URL: https://cgit.FreeBSD.org/src/commit/?id=856d35337225d77948b43ee5d479baa2588963ec

commit 856d35337225d77948b43ee5d479baa2588963ec
Author:     Alexander Motin <mav@FreeBSD.org>
AuthorDate: 2024-05-23 16:20:37 +0000
Commit:     Alexander Motin <mav@FreeBSD.org>
CommitDate: 2024-05-23 18:11:36 +0000

    Fix scn_queue races on very old pools

    Code for pools before version 11 uses dmu_objset_find_dp() to scan
    for children datasets/clones.  It calls enqueue_clones_cb() and
    enqueue_cb() callbacks in parallel from multiple taskq threads.
    It ends up bad for scan_ds_queue_insert(), corrupting scn_queue
    AVL-tree.  Fix it by introducing a mutex to protect those two
    scan_ds_queue_insert() calls.  All other calls are done from the
    sync thread and so serialized.

    Reviewed-by:    Brian Behlendorf <behlendorf1@llnl.gov>
    Reviewed-by:    Brian Atkinson <batkinson@lanl.gov>
    Signed-off-by:  Alexander Motin <mav@FreeBSD.org>
    Sponsored by:   iXsystems, Inc.
    Closes  #16162
    PR:     278414
    Approved by:    re (cperciva)

    (cherry picked from commit 49086aa35d987b78dbc3c9ec94814fe338e07164)
    (cherry picked from commit 455ce1729353f2ffce9713ccc3574e73186a22f0)

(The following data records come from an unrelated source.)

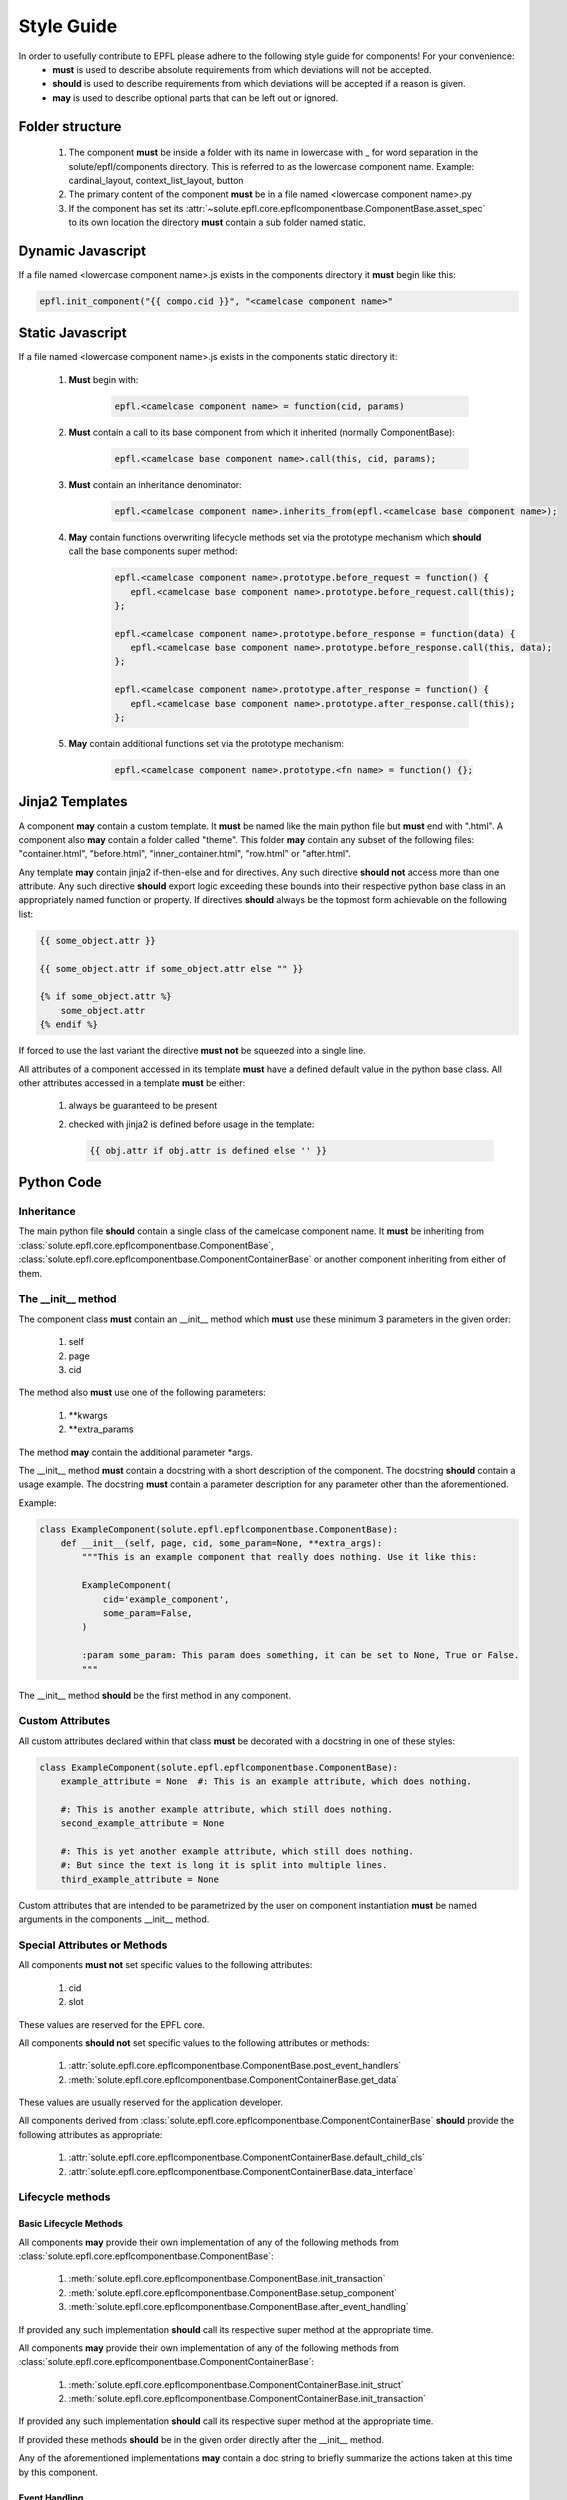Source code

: ===========
Style Guide
===========

In order to usefully contribute to EPFL please adhere to the following style guide for components! For your convenience:
 * **must** is used to describe absolute requirements from which deviations will not be accepted.
 * **should** is used to describe requirements from which deviations will be accepted if a reason is given.
 * **may** is used to describe optional parts that can be left out or ignored.

Folder structure
----------------

 1. The component **must** be inside a folder with its name in lowercase with _ for word separation in the
    solute/epfl/components directory. This is referred to as the lowercase component name. Example: cardinal_layout,
    context_list_layout, button
 2. The primary content of the component **must** be in a file named <lowercase component name>.py
 3. If the component has set its :attr:`~solute.epfl.core.epflcomponentbase.ComponentBase.asset_spec` to its own
    location the directory **must** contain a sub folder named static.


Dynamic Javascript
------------------
If a file named <lowercase component name>.js exists in the components directory it **must** begin like this:

.. code-block:: javascript

    epfl.init_component("{{ compo.cid }}", "<camelcase component name>"


Static Javascript
-----------------
If a file named <lowercase component name>.js exists in the components static directory it:

 1. **Must** begin with:

     .. code-block:: javascript

         epfl.<camelcase component name> = function(cid, params)

 2. **Must** contain a call to its base component from which it inherited (normally ComponentBase):

     .. code-block:: javascript

         epfl.<camelcase base component name>.call(this, cid, params);

 3. **Must** contain an inheritance denominator:

     .. code-block:: javascript

         epfl.<camelcase component name>.inherits_from(epfl.<camelcase base component name>);

 4. **May** contain functions overwriting lifecycle methods set via the prototype mechanism which **should** call the base
    components super method:

     .. code-block:: javascript

         epfl.<camelcase component name>.prototype.before_request = function() {
            epfl.<camelcase base component name>.prototype.before_request.call(this);
         };

         epfl.<camelcase component name>.prototype.before_response = function(data) {
            epfl.<camelcase base component name>.prototype.before_response.call(this, data);
         };

         epfl.<camelcase component name>.prototype.after_response = function() {
            epfl.<camelcase base component name>.prototype.after_response.call(this);
         };

 5. **May** contain additional functions set via the prototype mechanism:

     .. code-block:: javascript

         epfl.<camelcase component name>.prototype.<fn name> = function() {};

Jinja2 Templates
----------------
A component **may** contain a custom template. It **must** be named like the main python file but **must** end with
".html". A component also **may** contain a folder called "theme". This folder **may** contain any subset of the following
files: "container.html", "before.html", "inner_container.html", "row.html" or "after.html".

Any template **may** contain jinja2 if-then-else and for directives. Any such directive **should not** access more than
one attribute. Any such directive **should** export logic exceeding these bounds into their respective python base class
in an appropriately named function or property.
If directives **should** always be the topmost form achievable on the following list:

.. code-block:: python

    {{ some_object.attr }}

    {{ some_object.attr if some_object.attr else "" }}

    {% if some_object.attr %}
        some_object.attr
    {% endif %}

If forced to use the last variant the directive **must not** be squeezed into a single line.

All attributes of a component accessed in its template **must** have a defined default value in the python base class.
All other attributes accessed in a template **must** be either:
 1. always be guaranteed to be present
 2. checked with jinja2 is defined before usage in the template:

    .. code-block:: python

        {{ obj.attr if obj.attr is defined else '' }}


Python Code
-----------
Inheritance
^^^^^^^^^^^
The main python file **should** contain a single class of the camelcase component name. It **must** be inheriting from
:class:`solute.epfl.core.epflcomponentbase.ComponentBase`,
:class:`solute.epfl.core.epflcomponentbase.ComponentContainerBase` or another component inheriting from either of them.

The __init__ method
^^^^^^^^^^^^^^^^^^^
The component class **must** contain an __init__ method which **must** use these minimum 3 parameters in the given
order:

 1. self
 2. page
 3. cid

The method also **must** use one of the following parameters:

 1. \*\*kwargs
 2. \*\*extra_params

The method **may** contain the additional parameter \*args.

The __init__ method **must** contain a docstring with a short description of the component. The docstring **should**
contain a usage example. The docstring **must** contain a parameter description for any parameter other than the
aforementioned.

Example:

.. code-block:: python

    class ExampleComponent(solute.epfl.epflcomponentbase.ComponentBase):
        def __init__(self, page, cid, some_param=None, **extra_args):
            """This is an example component that really does nothing. Use it like this:

            ExampleComponent(
                cid='example_component',
                some_param=False,
            )

            :param some_param: This param does something, it can be set to None, True or False.
            """

The __init__ method **should** be the first method in any component.

Custom Attributes
^^^^^^^^^^^^^^^^^
All custom attributes declared within that class **must** be decorated with a docstring in one of these styles:

.. code-block:: python

    class ExampleComponent(solute.epfl.epflcomponentbase.ComponentBase):
        example_attribute = None  #: This is an example attribute, which does nothing.

        #: This is another example attribute, which still does nothing.
        second_example_attribute = None

        #: This is yet another example attribute, which still does nothing.
        #: But since the text is long it is split into multiple lines.
        third_example_attribute = None

Custom attributes that are intended to be parametrized by the user on component instantiation **must** be named
arguments in the components __init__ method.

Special Attributes or Methods
^^^^^^^^^^^^^^^^^^^^^^^^^^^^^
All components **must not** set specific values to the following attributes:

 1. cid
 2. slot

These values are reserved for the EPFL core.

All components **should not** set specific values to the following attributes or methods:

 1. :attr:`solute.epfl.core.epflcomponentbase.ComponentBase.post_event_handlers`
 2. :meth:`solute.epfl.core.epflcomponentbase.ComponentContainerBase.get_data`

These values are usually reserved for the application developer.

All components derived from :class:`solute.epfl.core.epflcomponentbase.ComponentContainerBase` **should** provide the
following attributes as appropriate:

 1. :attr:`solute.epfl.core.epflcomponentbase.ComponentContainerBase.default_child_cls`
 2. :attr:`solute.epfl.core.epflcomponentbase.ComponentContainerBase.data_interface`


Lifecycle methods
^^^^^^^^^^^^^^^^^
Basic Lifecycle Methods
"""""""""""""""""""""""
All components **may** provide their own implementation of any of the following methods from
:class:`solute.epfl.core.epflcomponentbase.ComponentBase`:

  1. :meth:`solute.epfl.core.epflcomponentbase.ComponentBase.init_transaction`
  2. :meth:`solute.epfl.core.epflcomponentbase.ComponentBase.setup_component`
  3. :meth:`solute.epfl.core.epflcomponentbase.ComponentBase.after_event_handling`

If provided any such implementation **should** call its respective super method at the appropriate time.

All components **may** provide their own implementation of any of the following methods from
:class:`solute.epfl.core.epflcomponentbase.ComponentContainerBase`:

 1. :meth:`solute.epfl.core.epflcomponentbase.ComponentContainerBase.init_struct`
 2. :meth:`solute.epfl.core.epflcomponentbase.ComponentContainerBase.init_transaction`

If provided any such implementation **should** call its respective super method at the appropriate time.

If provided these methods **should** be in the given order directly after the __init__ method.

Any of the aforementioned implementations **may** contain a doc string to briefly summarize the actions taken at this
time by this component.

Event Handling
""""""""""""""
All components **may** provide event handling methods. Any event handling method **must** be prefixed with
"handle\_". Any such method **should** contain a doc string in the style of the __init__ method. If provided by a
component in the inheritance chain any such implementation **should** call its respective super method at the
appropriate time. Any such method **may** raise a
:class:`~solute.epfl.core.epflcomponentbase.MissingEventHandlerException` in order to reject handling the event and
returning to the EPFL event bubbling.

All components **should not** provide post event handling methods. These methods **must** be prefixed with "on\_". Any
such method **should** contain a doc string in the style of the __init__ method. If provided by a component in the
inheritance chain any such implementation **should** call its respective super method at the appropriate time. Post
event handling **should** be left to the application developer.


Testing
-------
Generic Tests
^^^^^^^^^^^^^
All components **must** pass the generic py.test suite:

.. code-block:: bash

    py.test --target=ComponentContainerBase
    ============================================================================================================ test session starts ============================================================================================================
    platform linux2 -- Python 2.7.6 -- py-1.4.29 -- pytest-2.7.2
    rootdir: /home/juw/Projects/mcp3/pyramid_epfl, inifile:
    collected 1914 items

    solute/epfl/test/test_component_api.py ......

    ========================================================================================================= 6 passed in 0.51 seconds ==========================================================================================================

Custom Tests
^^^^^^^^^^^^
All components **must** have tests for:

 1. Every custom function involved in the rendering of the Component,
 2. Custom attributes controlling HTML output,
 3. HTML output critical to the function of the component.

These mandatory tests **should** have complete path coverage.

All components **should** have tests for:

 1. HTML output central to the components behaviour as UI element but non critical to the function of the component.

All components **may** have tests for:

 1. HTML output not central to the components behaviour as UI element or non critical to the function of the component,
 2. Any other function or behaviour not directly related to the rendering of the component.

 sys/contrib/openzfs/include/sys/dsl_scan.h | 1 +
 sys/contrib/openzfs/module/zfs/dsl_scan.c  | 6 ++++++
 2 files changed, 7 insertions(+)

Comment 23 Alexander Motin freebsd_committer

2024-05-23 18:14:14 UTC

The fix for the ZFS panic is merged into releng/14.1 and stable branches.  I hope newfs will also be updated some day.

Comment 24 Michael Dexter freebsd_triage

2024-05-25 00:18:55 UTC

I have built this on 15-CURRENT shortly after commit and SO FAR SO GOOD!

Thank you everyone!

Comment 25 Michael Dexter freebsd_triage

2024-06-08 06:35:54 UTC

On 15.0-CURRENT #0 main-n270474-d2f1f71ec8c6, one can image the weekly VM-IMAGE to a hardware device, boot it on hardware, back up its partitions to a second device, dd over the first two partitions, 'zpool attach' the second data partition, wait for resilver, pull the original drive during reboot, boot, and online it for full restoration of the pool.

This is resolved until further notice.

Thank you everyone who make this happen!